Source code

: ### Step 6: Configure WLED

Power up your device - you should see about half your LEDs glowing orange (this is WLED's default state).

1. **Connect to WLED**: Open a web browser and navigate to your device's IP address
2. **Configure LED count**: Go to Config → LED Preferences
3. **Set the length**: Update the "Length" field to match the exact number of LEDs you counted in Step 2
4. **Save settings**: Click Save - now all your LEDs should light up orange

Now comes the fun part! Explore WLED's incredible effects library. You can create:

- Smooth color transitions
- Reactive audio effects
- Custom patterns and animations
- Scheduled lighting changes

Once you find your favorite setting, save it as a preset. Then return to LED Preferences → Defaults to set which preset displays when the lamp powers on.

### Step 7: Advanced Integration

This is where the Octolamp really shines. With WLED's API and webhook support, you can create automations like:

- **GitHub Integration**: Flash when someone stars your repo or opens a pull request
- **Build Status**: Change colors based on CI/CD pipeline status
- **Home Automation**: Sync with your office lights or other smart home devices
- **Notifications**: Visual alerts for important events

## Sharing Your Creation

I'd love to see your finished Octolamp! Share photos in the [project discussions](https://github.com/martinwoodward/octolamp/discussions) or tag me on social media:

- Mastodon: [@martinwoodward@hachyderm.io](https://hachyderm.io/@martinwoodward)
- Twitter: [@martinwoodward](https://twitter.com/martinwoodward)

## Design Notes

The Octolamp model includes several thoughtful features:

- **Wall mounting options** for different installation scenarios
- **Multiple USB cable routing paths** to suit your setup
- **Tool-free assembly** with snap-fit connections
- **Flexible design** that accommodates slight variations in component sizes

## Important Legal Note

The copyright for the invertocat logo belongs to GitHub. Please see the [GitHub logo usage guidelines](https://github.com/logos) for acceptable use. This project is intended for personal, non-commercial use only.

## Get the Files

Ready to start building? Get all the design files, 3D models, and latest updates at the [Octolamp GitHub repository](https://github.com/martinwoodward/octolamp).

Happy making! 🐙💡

Assignment:
Reproduce the data above word for word, from start to finish.

Task response:
Source code

: ### Step 6: Configure WLED

Power up your device - you should see about half your LEDs glowing orange (this is WLED's default state).

1. **Connect to WLED**: Open a web browser and navigate to your device's IP address
2. **Configure LED count**: Go to Config → LED Preferences
3. **Set the length**: Update the "Length" field to match the exact number of LEDs you counted in Step 2
4. **Save settings**: Click Save - now all your LEDs should light up orange

Now comes the fun part! Explore WLED's incredible effects library. You can create:

- Smooth color transitions
- Reactive audio effects
- Custom patterns and animations
- Scheduled lighting changes

Once you find your favorite setting, save it as a preset. Then return to LED Preferences → Defaults to set which preset displays when the lamp powers on.

### Step 7: Advanced Integration

This is where the Octolamp really shines. With WLED's API and webhook support, you can create automations like:

- **GitHub Integration**: Flash when someone stars your repo or opens a pull request
- **Build Status**: Change colors based on CI/CD pipeline status
- **Home Automation**: Sync with your office lights or other smart home devices
- **Notifications**: Visual alerts for important events

## Sharing Your Creation

I'd love to see your finished Octolamp! Share photos in the [project discussions](https://github.com/martinwoodward/octolamp/discussions) or tag me on social media:

- Mastodon: [@martinwoodward@hachyderm.io](https://hachyderm.io/@martinwoodward)
- Twitter: [@martinwoodward](https://twitter.com/martinwoodward)

## Design Notes

The Octolamp model includes several thoughtful features:

- **Wall mounting options** for different installation scenarios
- **Multiple USB cable routing paths** to suit your setup
- **Tool-free assembly** with snap-fit connections
- **Flexible design** that accommodates slight variations in component sizes

## Important Legal Note

The copyright for the invertocat logo belongs to GitHub. Please see the [GitHub logo usage guidelines](https://github.com/logos) for acceptable use. This project is intended for personal, non-commercial use only.

## Get the Files

Ready to start building? Get all the design files, 3D models, and latest updates at the [Octolamp GitHub repository](https://github.com/martinwoodward/octolamp).

Happy making! 🐙💡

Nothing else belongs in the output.